—Tenez! interrompit Marais, il a ouvert un œil! Avec son petit couteau, il s'est sauvé lui-même d'une attaque d'apoplexie, voilà tout!
Le fait est que le bonhomme Joseph se releva en ce moment sur le coude.
—Le pot au lait... balbutia-t-il d'une voix épaisse.

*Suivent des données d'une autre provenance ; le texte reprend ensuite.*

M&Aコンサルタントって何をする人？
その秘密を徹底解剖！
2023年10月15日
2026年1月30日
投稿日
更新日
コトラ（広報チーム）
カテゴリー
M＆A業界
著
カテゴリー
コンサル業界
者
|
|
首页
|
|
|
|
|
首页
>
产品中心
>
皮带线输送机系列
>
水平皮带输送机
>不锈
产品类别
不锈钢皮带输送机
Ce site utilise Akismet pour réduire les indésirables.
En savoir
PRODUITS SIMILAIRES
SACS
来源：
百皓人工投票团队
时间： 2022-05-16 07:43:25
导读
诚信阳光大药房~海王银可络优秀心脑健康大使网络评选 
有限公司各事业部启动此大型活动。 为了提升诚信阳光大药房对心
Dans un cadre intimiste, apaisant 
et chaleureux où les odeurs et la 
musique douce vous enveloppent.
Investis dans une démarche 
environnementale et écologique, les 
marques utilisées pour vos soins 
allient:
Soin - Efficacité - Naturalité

—Écoutez! fit Madeleine. Que dit-il?
—Parbleu! grommela Marais, c'est tout simple, il bat la campagne... et voyez sa face pourpre! il n'était que temps pour lui de prendre le baume d'acier, comme disent les chirurgiens, et il l'a échappé belle!... Quant à mon homme qui se noya, qui se broya et qui se pendit dans la même huitaine, il se porte comme le Pont Neuf, et un chacun doit s'habituer à tout cela, quand il a besoin, pour son malheur, de Messieurs les gratte-papier du roi.
Quoi que le lecteur en puisse penser, l'inspecteur Marais, dont nous sommes loin d'approuver le sang-froid stoïque en face d'un si triste tableau, ne se trompait point de beaucoup, et la petite notice de M. de la Conterie dit en propres termes que son parent et ami, Joseph Dupleix, fut sauvé d'un coup de sang par une veine qu'il s'ouvrit accidentellement en apprenant la perte du navire chargé des débris de sa fortune.
Il n'entre pas dans notre manière de voir de recommander cette médication à personne.
Toujours est-il que Dupleix se trouva debout, entre les bras du chevalier, puis assis dans son fauteuil, bien avant que la pauvre Jeanneton eût repris ses sens, et qu'il chercha, et qu'il trouva lui-même parmi les menus objets qui encombraient son tiroir, un flacon de sels volatils pour le faire respirer à sa nièce.
Pendant cela, Marais et sa commère continuaient de causer assez paisiblement dans la chambre noire. Madeleine avait expié le péché de sa discrétion passée en racontant tout ce qu'elle savait de son locataire, et l'inspecteur s'était montré frappé surtout de ce fait que le chevalier Nicolas était parent ou allié du ministre. Il le considérait désormais avec une attention respectueuse à travers l'écumoire.
—Ils sont partis si nombreux dans cette famille-là, dit-il enfin, que personne ne peut se flatter de les connaître tous, et pourtant j'ai pris soin de mettre dans ma tête les signalements des principaux, au nombre d'un demi-cent, à peu près. Celui-ci, je ne l'avais pas encore vu, mais je déclare qu'il est joliment planté, de bonne mine et tout à fait tourné en homme de bien, comme tous ceux qui ont l'honneur d'appartenir à M. le duc. Désormais, je le reconnaîtrai, et je vais aller l'attendre à la porte de la rue pour le saluer, selon mon devoir... Mais ce doit être un petit, tout petit cousin, qui ne pend à M. le Duc que par un fil, ou du côté de Mme la duchesse.